MANEL BALLESTER-Rodés
Manel Ballester-Rodés, MD, was trained in internal medicine and cardiology at the Faculty of Medicine Universitat Autónoma Barcelona. He was head of Echocardiography Lab at National Heart Hospital, London (1979-1983); medical chief of the Heart Failure and Transplantation Unit at Hospital Santa Creu i Sant Pau, Barcelona (1983-1999); chairman of Cardiology Lleida (1999-2003); co-founder of Molecular Biology Group on Apoptosis; and, worked in cooperation with Francesc Torrent-Guasp, MD, on the anatomy and function of the helical heart (1985-2006). He has been involved in energy medicine clinical activities and research since 2006.
PRESENTATION
HELICAL HEART AND ITS MAGNETIC FIELD
SAT, OCT 18 AT 11:00 AM
One of the principles of quantum physics states that the heart is both a particle (matter) and a wave (field).

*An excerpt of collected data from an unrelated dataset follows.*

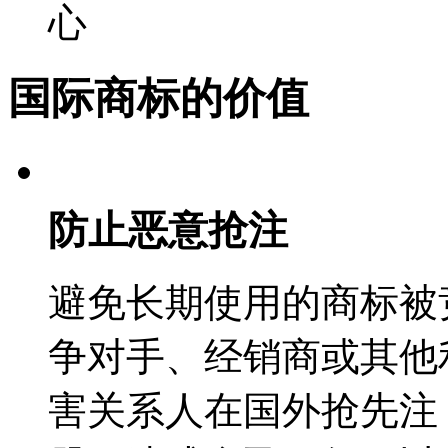
心
国际商标的价值
防止恶意抢注
避免长期使用的商标被
争对手、经销商或其他
害关系人在国外抢先注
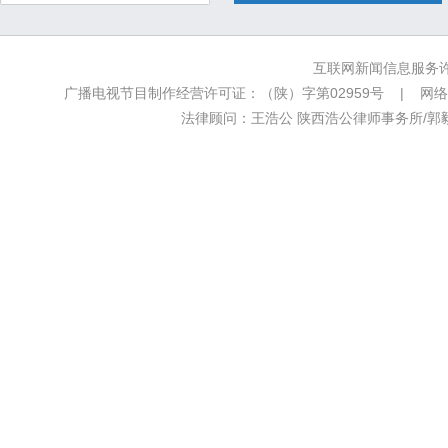
互联网新闻信息服务许可
广播电视节目制作经营许可证：（陕）字第02959号 | 网络文
法律顾问：王浩公 陕西浩公律师事务所/郭毅新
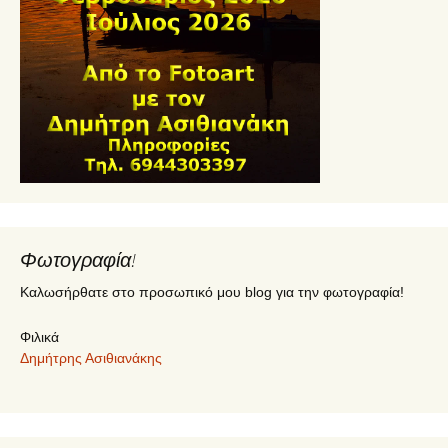
Φωτογραφία!
Καλωσήρθατε στο προσωπικό μου blog για την φωτογραφία!
Φιλικά
Δημήτρης Ασιθιανάκης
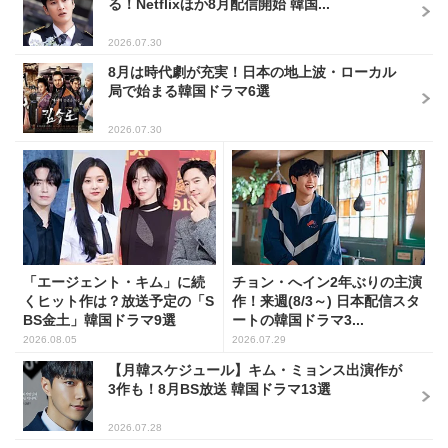
る！Netflixほか8月配信開始 韓国...
2026.07.30
8月は時代劇が充実！日本の地上波・ローカル
局で始まる韓国ドラマ6選
2026.07.30
「エージェント・キム」に続
チョン・へイン2年ぶりの主演
くヒット作は？放送予定の「S
作！来週(8/3～) 日本配信スタ
BS金土」韓国ドラマ9選
ートの韓国ドラマ3...
2026.08.05
2026.07.29
【月韓スケジュール】キム・ミョンス出演作が
3作も！8月BS放送 韓国ドラマ13選
2026.07.28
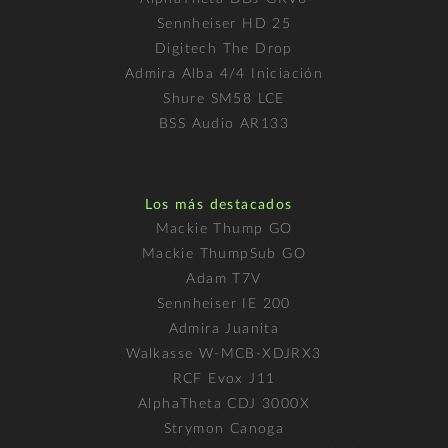
Sennheiser HD 25
Digitech The Drop
Admira Alba 4/4 Iniciación
Shure SM58 LCE
BSS Audio AR133
Los más destacados
Mackie Thump GO
Mackie ThumpSub GO
Adam T7V
Sennheiser IE 200
Admira Juanita
Walkasse W-MCB-XDJRX3
RCF Evox J11
AlphaTheta CDJ 3000X
Strymon Canoga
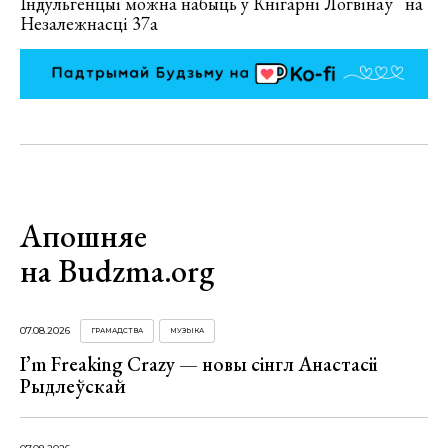
Індульгенцыі можна набыць у Кнігарні Логвінаў на
Незалежнасці 37а
Апошняе
на Budzma.org
07.08.2026
ГРАМАДСТВА
МУЗЫКА
I’m Freaking Crazy — новы сінгл Анастасіі
Рыдлеўскай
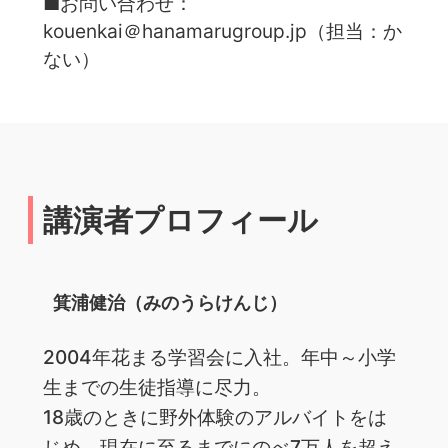
■お問い合わせ：
kouenkai＠hanamarugroup.jp（担当：か
ない）
講演者プロフィール
箕浦健治（みのうらけんじ）
2004年花まる学習会に入社。年中～小学
生までの生徒指導に尽力。
18歳のときに野外体験のアルバイトをは
じめ、現在に至るまでにのべ7万人を超え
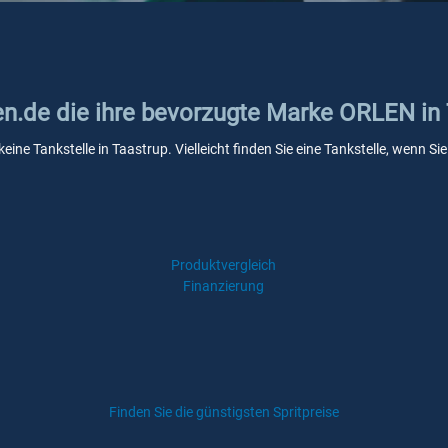
ken.de die ihre bevorzugte Marke ORLEN in
ine Tankstelle in Taastrup. Vielleicht finden Sie eine Tankstelle, wenn 
Produktvergleich
Finanzierung
Finden Sie die günstigsten Spritpreise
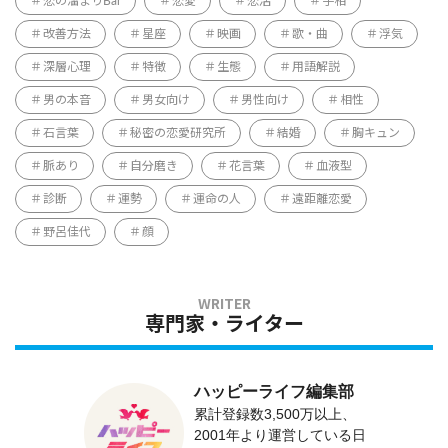
恋の溜まりBar
恋愛
恋活
手相
改善方法
星座
映画
歌・曲
浮気
深層心理
特徴
生態
用語解説
男の本音
男女向け
男性向け
相性
石言葉
秘密の恋愛研究所
結婚
胸キュン
脈あり
自分磨き
花言葉
血液型
診断
運勢
運命の人
遠距離恋愛
野呂佳代
顔
専門家・ライター
ハッピーライフ編集部
累計登録数3,500万以上、
2001年より運営している日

The Spanish cardiologist Francisco Torrent-Guasp (1931-2005) unveiled, through a forty-year quest, the double helical anatomy of the heart. Unrolling of the ventricles reveals that the pulmonary artery opens up from a tube to become a band with a 180º twist in its middle portion, and eventually closes up at the level of the aorta to recover the shape of a tube. It was James Oschman who, in 2015, suggested that this anatomy is analogous to a Möebius strip, one of the several architectures related to the Aharonov-Bohm effect (1959), that links quantum space with magnetic fields. McCraty and colleagues provided solid evidence that the heart’s energy field is coupled to a field of information not bound by time and space.

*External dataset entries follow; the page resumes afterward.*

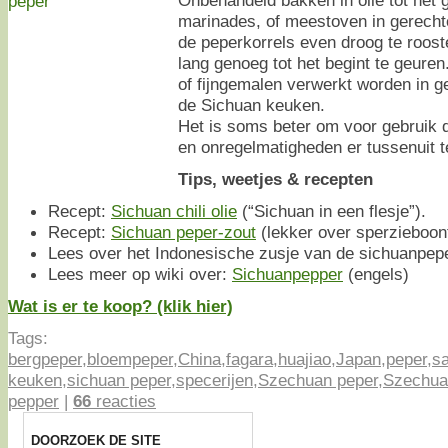
marinades, of meestoven in gerecht
de peperkorrels even droog te roost
lang genoeg tot het begint te geure
of fijngemalen verwerkt worden in 
de Sichuan keuken.
Het is soms beter om voor gebruik d
en onregelmatigheden er tussenuit t
Tips, weetjes & recepten
Recept:
Sichuan chili olie
(“Sichuan in een flesje”).
Recept:
Sichuan peper-zout
(lekker over sperzieboont
Lees over het Indonesische zusje van de sichuanpep
Lees meer op wiki over:
Sichuanpepper
(engels)
Wat is er te koop? (klik hier)
Tags:
bergpeper
,
bloempeper
,
China
,
fagara
,
huajiao
,
Japan
,
peper
,
s
keuken
,
sichuan peper
,
specerijen
,
Szechuan peper
,
Szechua
pepper
|
66
reacties
DOORZOEK DE SITE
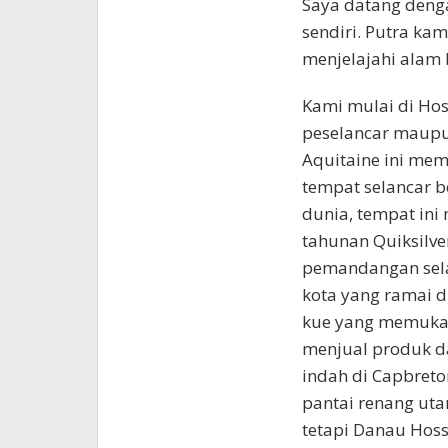
Saya datang denga
sendiri. Putra ka
menjelajahi alam 
Kami mulai di Ho
peselancar maupun
Aquitaine ini mem
tempat selancar b
dunia, tempat ini
tahunan Quiksilve
pemandangan selan
kota yang ramai di
kue yang memukau,
menjual produk da
indah di Capbret
pantai renang uta
tetapi Danau Hos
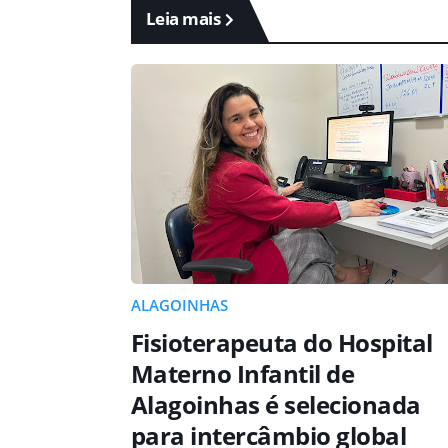
Leia mais
ALAGOINHAS
Fisioterapeuta do Hospital
Materno Infantil de
Alagoinhas é selecionada
para intercâmbio global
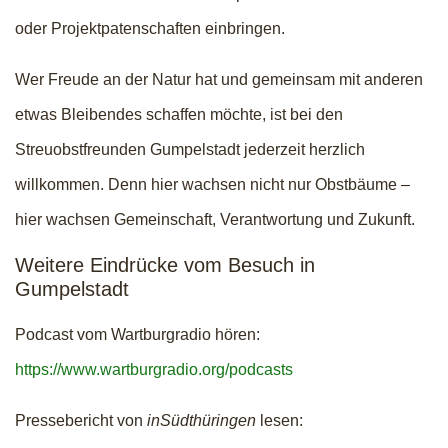
oder Projektpatenschaften einbringen.
Wer Freude an der Natur hat und gemeinsam mit anderen
etwas Bleibendes schaffen möchte, ist bei den
Streuobstfreunden Gumpelstadt jederzeit herzlich
willkommen. Denn hier wachsen nicht nur Obstbäume –
hier wachsen Gemeinschaft, Verantwortung und Zukunft.
Weitere Eindrücke vom Besuch in
Gumpelstadt
Podcast vom Wartburgradio hören:
https://www.wartburgradio.org/podcasts
Pressebericht von
inSüdthüringen
lesen:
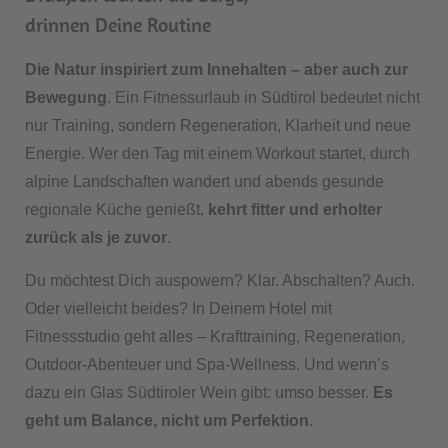
drinnen Deine Routine
Die Natur inspiriert zum Innehalten – aber auch zur
Bewegung
. Ein Fitnessurlaub in Südtirol bedeutet nicht
nur Training, sondern Regeneration, Klarheit und neue
Energie. Wer den Tag mit einem Workout startet, durch
alpine Landschaften wandert und abends gesunde
regionale Küche genießt,
kehrt fitter und erholter
zurück als je zuvor
.
Du möchtest Dich auspowern? Klar. Abschalten? Auch.
Oder vielleicht beides? In Deinem Hotel mit
Fitnessstudio geht alles – Krafttraining, Regeneration,
Outdoor-Abenteuer und Spa-Wellness. Und wenn’s
dazu ein Glas Südtiroler Wein gibt: umso besser.
Es
geht um Balance, nicht um Perfektion
.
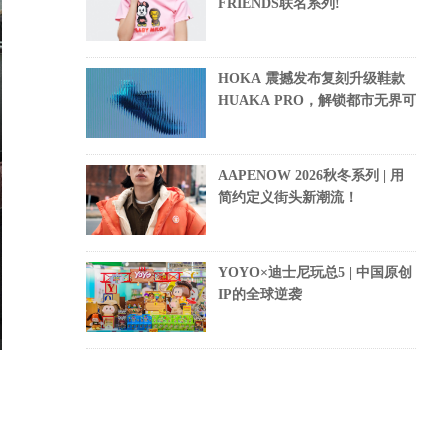
FRIENDS联名系列!
HOKA 震撼发布复刻升级鞋款
HUAKA PRO，解锁都市无界可
AAPENOW 2026秋冬系列 | 用
简约定义街头新潮流！
YOYO×迪士尼玩总5 | 中国原创
IP的全球逆袭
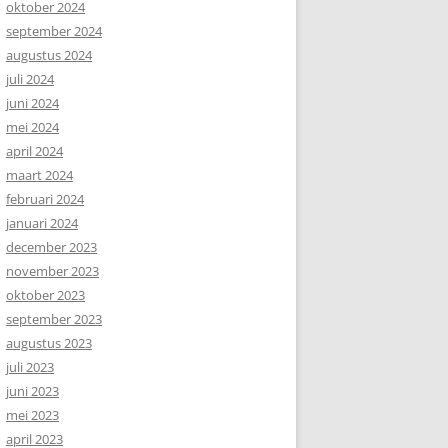
oktober 2024
september 2024
augustus 2024
juli 2024
juni 2024
mei 2024
april 2024
maart 2024
februari 2024
januari 2024
december 2023
november 2023
oktober 2023
september 2023
augustus 2023
juli 2023
juni 2023
mei 2023
april 2023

ENERGY CARDIOLOGY AND THE ORIGIN OF CARDIOVASCULAR DISEASE
SUN, OCT 19 AT 8:45 AM
The origin of cardiovascular disease in the occident had a very low prevalence before 1930 and dramatically increased by 1960. Although cholesterol was blamed for the epidemic, Weston A. Price had described the negative impact of sugar consumption on healthy isolated communities with diverse nutritional habits. In the 1980’s Attilio Massery in Pisa, Italy revealed coronary artery spasm could be a mechanism of cardiovascular disease. Arteries are kept dilated though release of a gas (nitric oxide) by a monolayer of cells, the endothelium, and endothelial dysfunction and subsequent spasm can close a coronary artery. Emotional issues are related to coronary spasm: grief, disappointment, sorrow, bereavement or solitude. Good Nutrition and happiness are at the center of a healthy cardiovascular system.